# IP-Adressenkonflikt vermeiden - und trotzdem Internetzugriff



## multimolti (7. Juli 2011)

Hallo!

Ich habe in meinem Klassenzimmer ein paar Rechner fuer die Schueler zum Recherchieren aufgestellt. Die sind seit gestern auch am Netz, aber mit statischer IP gibt es dauernd einen Adressenkonflikt mit anderen Rechnern im Schulnetz. Und von DHCP bin ich nicht so der Fan, ich weiss gerne zuverlaessig, welche Rechner welche IP haben und die sollten auch schoen geordnet sein.

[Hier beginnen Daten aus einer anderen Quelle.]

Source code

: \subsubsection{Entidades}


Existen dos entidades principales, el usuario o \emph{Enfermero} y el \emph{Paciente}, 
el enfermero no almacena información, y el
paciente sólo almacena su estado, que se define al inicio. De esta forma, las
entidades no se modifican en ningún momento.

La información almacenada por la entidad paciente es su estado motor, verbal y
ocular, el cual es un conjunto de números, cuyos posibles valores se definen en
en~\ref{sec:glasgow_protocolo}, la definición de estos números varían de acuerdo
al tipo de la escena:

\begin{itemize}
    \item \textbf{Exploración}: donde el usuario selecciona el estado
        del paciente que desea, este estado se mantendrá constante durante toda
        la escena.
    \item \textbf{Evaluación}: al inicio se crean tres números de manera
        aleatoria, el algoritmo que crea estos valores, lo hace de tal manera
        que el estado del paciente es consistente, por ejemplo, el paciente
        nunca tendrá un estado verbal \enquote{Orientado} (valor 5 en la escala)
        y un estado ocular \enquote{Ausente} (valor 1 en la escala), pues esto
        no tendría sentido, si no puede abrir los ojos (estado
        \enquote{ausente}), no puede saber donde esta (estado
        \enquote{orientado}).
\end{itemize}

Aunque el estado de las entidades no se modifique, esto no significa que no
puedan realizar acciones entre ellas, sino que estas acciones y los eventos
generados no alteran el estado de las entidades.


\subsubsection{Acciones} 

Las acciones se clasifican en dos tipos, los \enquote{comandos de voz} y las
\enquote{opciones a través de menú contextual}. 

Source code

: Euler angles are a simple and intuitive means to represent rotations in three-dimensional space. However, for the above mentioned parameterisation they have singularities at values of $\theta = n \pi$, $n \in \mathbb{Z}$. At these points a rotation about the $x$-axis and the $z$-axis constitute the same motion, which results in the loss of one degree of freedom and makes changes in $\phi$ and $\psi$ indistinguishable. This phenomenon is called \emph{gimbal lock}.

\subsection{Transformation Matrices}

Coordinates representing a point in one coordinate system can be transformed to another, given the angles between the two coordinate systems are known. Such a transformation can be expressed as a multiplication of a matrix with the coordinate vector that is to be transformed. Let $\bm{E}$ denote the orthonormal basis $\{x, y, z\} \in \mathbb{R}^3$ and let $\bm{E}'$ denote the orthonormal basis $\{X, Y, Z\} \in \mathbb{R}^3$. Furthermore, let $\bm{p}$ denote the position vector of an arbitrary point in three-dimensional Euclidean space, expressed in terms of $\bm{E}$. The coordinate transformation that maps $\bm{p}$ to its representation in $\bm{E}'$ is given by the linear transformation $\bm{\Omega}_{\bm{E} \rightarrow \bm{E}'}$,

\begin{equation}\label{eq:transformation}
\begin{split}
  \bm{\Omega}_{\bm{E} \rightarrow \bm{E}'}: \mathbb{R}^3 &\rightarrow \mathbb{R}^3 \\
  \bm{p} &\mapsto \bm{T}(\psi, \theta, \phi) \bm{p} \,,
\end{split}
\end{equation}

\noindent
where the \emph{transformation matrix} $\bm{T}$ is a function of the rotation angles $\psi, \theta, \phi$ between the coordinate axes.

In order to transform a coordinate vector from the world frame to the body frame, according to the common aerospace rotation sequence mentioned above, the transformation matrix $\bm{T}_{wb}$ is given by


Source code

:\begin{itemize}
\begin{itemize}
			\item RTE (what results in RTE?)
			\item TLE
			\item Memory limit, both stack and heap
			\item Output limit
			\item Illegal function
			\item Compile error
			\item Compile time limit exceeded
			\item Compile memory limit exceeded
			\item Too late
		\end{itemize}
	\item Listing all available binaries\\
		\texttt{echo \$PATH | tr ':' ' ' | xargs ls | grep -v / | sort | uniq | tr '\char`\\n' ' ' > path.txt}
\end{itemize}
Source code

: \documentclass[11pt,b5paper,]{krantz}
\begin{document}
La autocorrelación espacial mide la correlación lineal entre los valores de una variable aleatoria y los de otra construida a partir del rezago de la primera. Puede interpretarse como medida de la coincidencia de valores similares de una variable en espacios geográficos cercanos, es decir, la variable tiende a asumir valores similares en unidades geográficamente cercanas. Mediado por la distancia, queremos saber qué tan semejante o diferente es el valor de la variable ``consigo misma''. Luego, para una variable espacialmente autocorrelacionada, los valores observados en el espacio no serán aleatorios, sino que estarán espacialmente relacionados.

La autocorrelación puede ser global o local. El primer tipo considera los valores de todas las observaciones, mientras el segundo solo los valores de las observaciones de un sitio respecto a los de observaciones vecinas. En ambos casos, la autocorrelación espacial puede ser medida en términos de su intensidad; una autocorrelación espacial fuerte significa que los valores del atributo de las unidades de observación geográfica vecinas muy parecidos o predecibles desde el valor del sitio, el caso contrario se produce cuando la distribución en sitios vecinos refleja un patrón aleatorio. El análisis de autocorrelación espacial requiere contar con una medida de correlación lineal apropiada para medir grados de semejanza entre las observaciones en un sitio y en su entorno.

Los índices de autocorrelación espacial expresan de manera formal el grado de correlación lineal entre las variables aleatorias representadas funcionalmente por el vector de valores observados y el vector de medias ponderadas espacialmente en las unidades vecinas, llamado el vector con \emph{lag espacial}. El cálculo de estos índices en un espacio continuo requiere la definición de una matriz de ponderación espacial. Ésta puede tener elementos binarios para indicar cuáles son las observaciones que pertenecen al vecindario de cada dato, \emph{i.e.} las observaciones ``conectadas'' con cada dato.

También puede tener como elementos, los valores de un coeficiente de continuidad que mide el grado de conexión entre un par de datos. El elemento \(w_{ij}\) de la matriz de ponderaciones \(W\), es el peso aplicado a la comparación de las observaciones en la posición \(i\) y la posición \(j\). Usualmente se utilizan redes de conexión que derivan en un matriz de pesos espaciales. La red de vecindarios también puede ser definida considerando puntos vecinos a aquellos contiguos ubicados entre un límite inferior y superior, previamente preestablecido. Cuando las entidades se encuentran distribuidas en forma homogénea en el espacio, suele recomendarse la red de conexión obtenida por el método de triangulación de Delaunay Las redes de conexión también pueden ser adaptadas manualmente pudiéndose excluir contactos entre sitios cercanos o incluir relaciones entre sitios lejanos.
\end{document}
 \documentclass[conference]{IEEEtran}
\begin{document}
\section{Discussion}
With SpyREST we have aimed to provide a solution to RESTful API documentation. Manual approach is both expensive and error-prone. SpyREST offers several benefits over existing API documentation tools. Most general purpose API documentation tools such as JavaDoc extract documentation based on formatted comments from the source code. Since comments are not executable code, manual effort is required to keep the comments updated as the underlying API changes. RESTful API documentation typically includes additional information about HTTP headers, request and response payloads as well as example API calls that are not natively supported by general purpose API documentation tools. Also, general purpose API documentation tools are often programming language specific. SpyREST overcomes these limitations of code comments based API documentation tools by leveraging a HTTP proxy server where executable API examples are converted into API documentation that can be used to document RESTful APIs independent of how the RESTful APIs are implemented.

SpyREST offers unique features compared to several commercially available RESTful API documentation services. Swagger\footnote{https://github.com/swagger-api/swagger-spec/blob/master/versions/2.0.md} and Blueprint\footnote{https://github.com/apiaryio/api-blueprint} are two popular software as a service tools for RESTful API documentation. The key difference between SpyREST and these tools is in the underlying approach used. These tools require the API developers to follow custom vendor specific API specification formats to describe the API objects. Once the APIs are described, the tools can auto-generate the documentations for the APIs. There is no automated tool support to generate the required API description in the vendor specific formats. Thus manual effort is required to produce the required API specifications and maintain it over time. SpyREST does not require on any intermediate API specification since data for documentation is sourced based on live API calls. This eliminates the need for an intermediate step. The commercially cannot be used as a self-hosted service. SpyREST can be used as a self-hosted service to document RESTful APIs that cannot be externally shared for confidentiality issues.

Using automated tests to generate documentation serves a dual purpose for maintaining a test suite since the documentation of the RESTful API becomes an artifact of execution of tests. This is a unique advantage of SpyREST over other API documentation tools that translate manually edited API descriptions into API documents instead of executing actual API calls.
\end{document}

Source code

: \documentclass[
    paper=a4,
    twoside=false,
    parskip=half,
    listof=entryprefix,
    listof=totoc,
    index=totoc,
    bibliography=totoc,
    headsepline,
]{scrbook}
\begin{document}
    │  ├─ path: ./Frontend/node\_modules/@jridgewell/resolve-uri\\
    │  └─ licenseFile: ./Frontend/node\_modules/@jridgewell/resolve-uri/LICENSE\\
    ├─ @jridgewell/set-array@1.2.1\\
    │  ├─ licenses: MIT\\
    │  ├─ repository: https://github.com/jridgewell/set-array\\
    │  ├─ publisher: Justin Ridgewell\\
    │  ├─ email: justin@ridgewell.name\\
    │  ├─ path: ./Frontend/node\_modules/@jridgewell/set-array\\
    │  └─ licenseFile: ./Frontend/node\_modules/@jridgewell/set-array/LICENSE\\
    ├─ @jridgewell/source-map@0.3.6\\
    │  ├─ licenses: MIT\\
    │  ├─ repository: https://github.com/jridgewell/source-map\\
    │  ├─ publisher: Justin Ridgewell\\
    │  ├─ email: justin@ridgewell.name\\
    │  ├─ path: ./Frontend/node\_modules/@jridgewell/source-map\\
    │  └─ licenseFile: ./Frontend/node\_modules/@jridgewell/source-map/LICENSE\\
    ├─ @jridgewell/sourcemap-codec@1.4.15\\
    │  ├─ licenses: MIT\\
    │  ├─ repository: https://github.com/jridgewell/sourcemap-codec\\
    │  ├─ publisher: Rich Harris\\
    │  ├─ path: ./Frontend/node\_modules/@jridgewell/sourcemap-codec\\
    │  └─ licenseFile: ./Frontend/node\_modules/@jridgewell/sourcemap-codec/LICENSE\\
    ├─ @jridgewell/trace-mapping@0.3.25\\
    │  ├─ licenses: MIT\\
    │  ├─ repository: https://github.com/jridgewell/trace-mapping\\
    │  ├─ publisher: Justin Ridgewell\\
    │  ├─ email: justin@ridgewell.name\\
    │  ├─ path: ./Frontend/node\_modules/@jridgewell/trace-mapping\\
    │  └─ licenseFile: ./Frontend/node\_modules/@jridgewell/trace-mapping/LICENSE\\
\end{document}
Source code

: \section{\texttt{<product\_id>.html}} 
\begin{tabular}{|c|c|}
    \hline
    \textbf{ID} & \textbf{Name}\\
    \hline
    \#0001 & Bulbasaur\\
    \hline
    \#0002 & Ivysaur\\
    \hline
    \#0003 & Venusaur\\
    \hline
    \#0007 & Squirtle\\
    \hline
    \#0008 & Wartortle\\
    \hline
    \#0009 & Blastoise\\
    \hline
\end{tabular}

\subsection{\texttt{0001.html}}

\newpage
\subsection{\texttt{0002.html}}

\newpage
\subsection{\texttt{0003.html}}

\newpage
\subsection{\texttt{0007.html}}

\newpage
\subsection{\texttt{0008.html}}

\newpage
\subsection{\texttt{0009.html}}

Das sieht bei uns hier so aus:
Server ueber den das Internet laeuft: 192.168.100.254
Alle Rechner: 192.168.100.xxx

Wie man schon sieht schraenkt das die Anzahl der Rechner, die ueberhaupt online sein koennen auf 253 ein, was nicht so viel ist, haben 4 Computerraueme, jedes Klassenzimmer hat mindestens einen, manche mehrere, die Lehrerzimmer und Sekretariate sind auch gut bestueckt und sowohl Schueler als auch Lehrer nutzen das WLAN mit Laptop und iOS-Geraeten, die AUCH ueber 192.168.100.xxx laufen.

Wie kann ich das Problem loesen? Meine einfachste Idee waere, die 3. Stelle zu aendern, also fuer mein Klasenzimmer z.B. 192.168.101.xxx zu verwenden, aber dann hab ich keinen Zugriff mehr auf den Internetserver (obwohl Standardgateway und DNS Server weiterhin bei dem 100.254 stehen).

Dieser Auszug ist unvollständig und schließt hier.